**** EXTRAIT CHOISI
Oui, le musicien de la scène des Cantons est plus pur que celui de la Bénédiction des poignards. Mais le second fut maintes fois un grand musicien aussi. Beaucoup de nos jeunes compositeurs le méprisent aujourd’hui, qu’il aurait méprisés bien davantage. Le nom seul de la Bénédiction des poignards attesterait assez quel ordonnateur, quel architecte de sons fut le compositeur des Huguenots. Nous ne verrons pas s’écrouler non plus, quoi qu’on en dise, la cathédrale de Munster, ou la salle du « Conseil supérieur de la marine » à Lisbonne, et « quand il bâtissait de sa main colossale, » ce n’est pas toujours en dramaturge seulement que Meyerbeer bâtissait.
********
**** DONNÉES FOURNIES
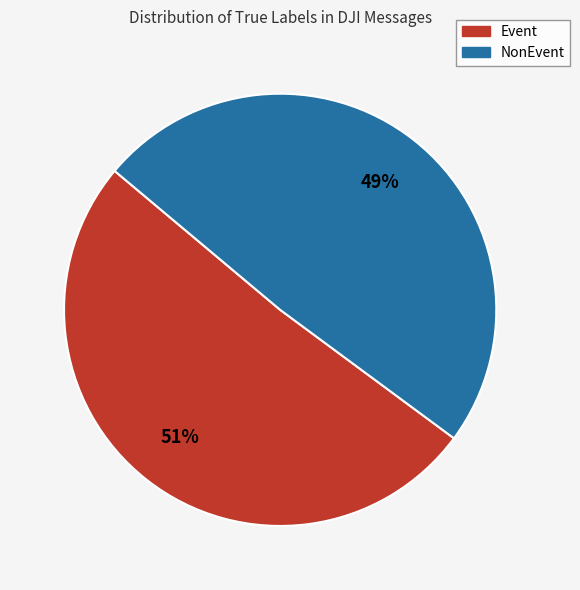

Which slice is the largest?

Event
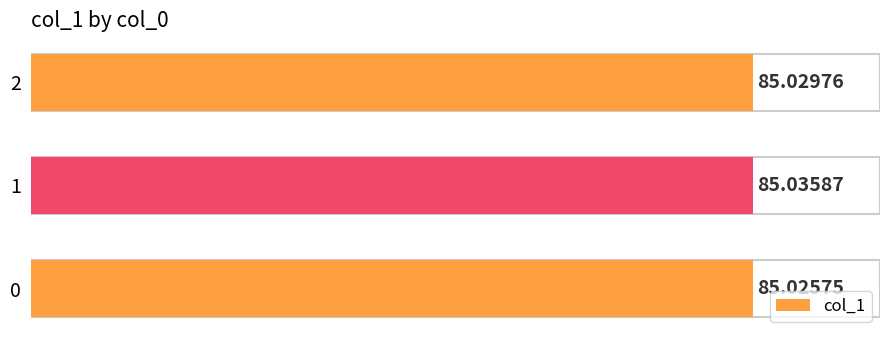

Count the values in the range 85 to 86.

3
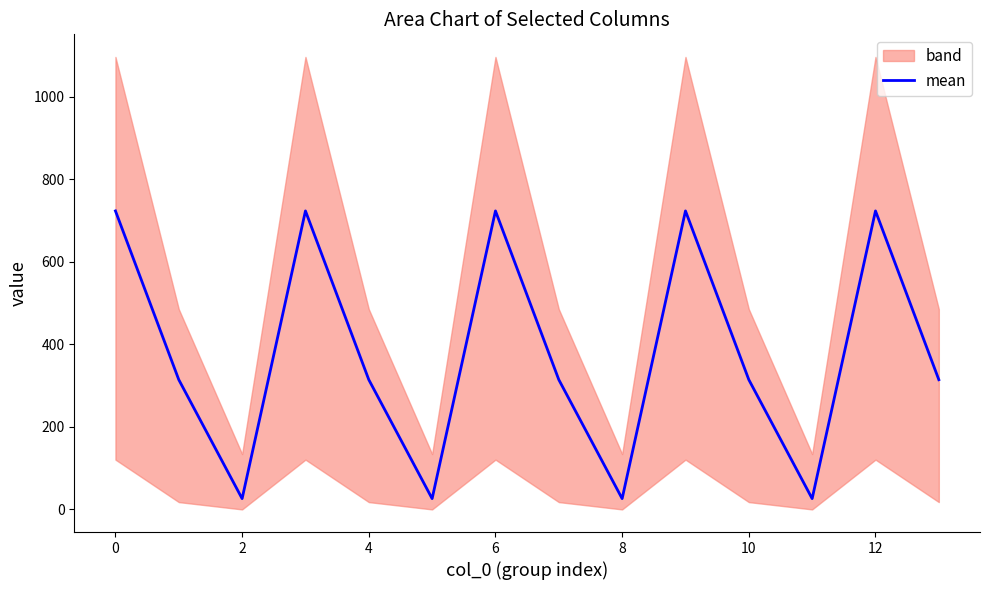

How many lines are shown in the chart?

1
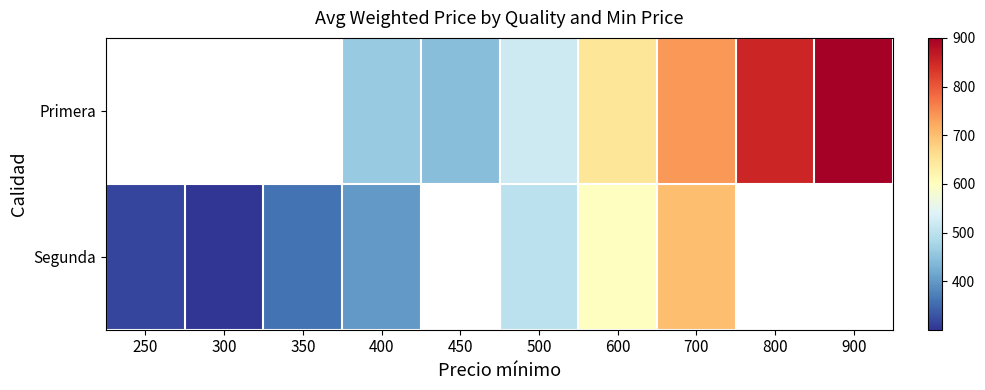

At which category is the sum across all series the highest?

700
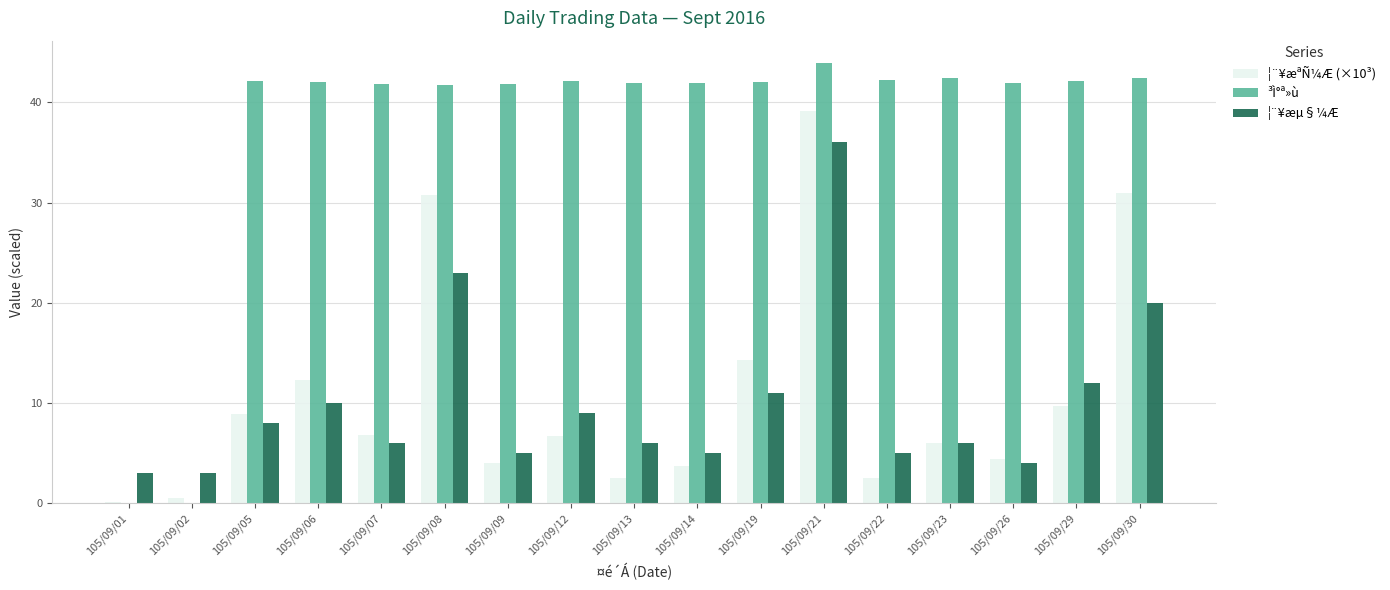

Where is ¦¨¥æµ§¼Æ nearest to the value 19?

105/09/30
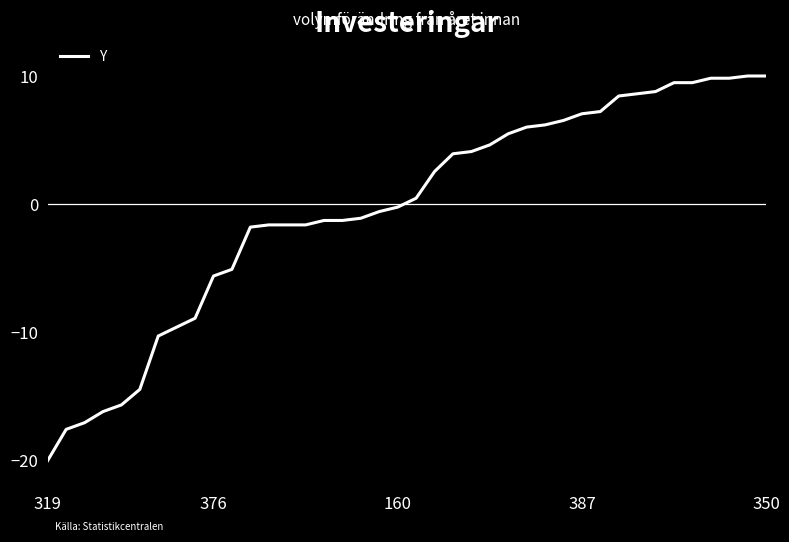

How many series are shown in this chart?

1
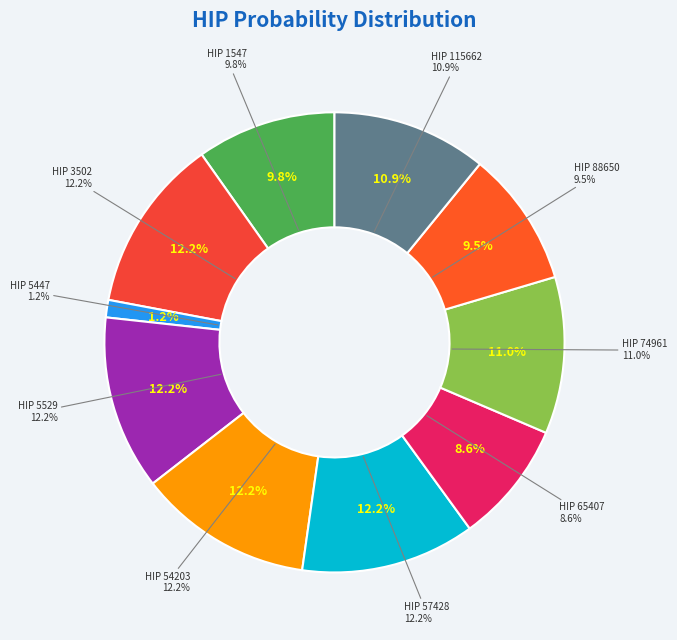

What percentage is NOT represented by 115662?

89.1%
********
CONSIGNE DE TRAVAIL A: Quels mots de l'extrait sur Meyerbeer commencent par une majuscule sans ouvrir une phrase ? Donnez chacun une seule fois.
CONSIGNE DE TRAVAIL B: Recopiez l'extrait sur Meyerbeer de « Oui, le musicien » jusqu'à « que Meyerbeer bâtissait. ».
CONSIGNE DE TRAVAIL C:
Les affirmations suivantes concordent-elles avec l'extrait sur Meyerbeer ? Répondez par oui ou non et citez les mots décisifs de l'extrait.
(i) Le musicien de la scène des Cantons est moins pur que celui de la Bénédiction des poignards.
(ii) Beaucoup de jeunes compositeurs méprisent aujourd'hui le musicien de la Bénédiction des poignards.
(iii) Selon l'extrait, on verra s'écrouler la cathédrale de Munster.

RÉPONSE A: Cantons, Bénédiction, Huguenots, Munster, Conseil, Lisbonne, Meyerbeer

RÉPONSE B:
Oui, le musicien de la scène des Cantons est plus pur que celui de la Bénédiction des poignards. Mais le second fut maintes fois un grand musicien aussi. Beaucoup de nos jeunes compositeurs le méprisent aujourd’hui, qu’il aurait méprisés bien davantage. Le nom seul de la Bénédiction des poignards attesterait assez quel ordonnateur, quel architecte de sons fut le compositeur des Huguenots. Nous ne verrons pas s’écrouler non plus, quoi qu’on en dise, la cathédrale de Munster, ou la salle du « Conseil supérieur de la marine » à Lisbonne, et « quand il bâtissait de sa main colossale, » ce n’est pas toujours en dramaturge seulement que Meyerbeer bâtissait.

RÉPONSE C:
(i) Non : « le musicien de la scène des Cantons est plus pur que celui de la Bénédiction des poignards »
(ii) Oui : « Beaucoup de nos jeunes compositeurs le méprisent aujourd’hui »
(iii) Non : « Nous ne verrons pas s’écrouler non plus, quoi qu’on en dise, la cathédrale de Munster »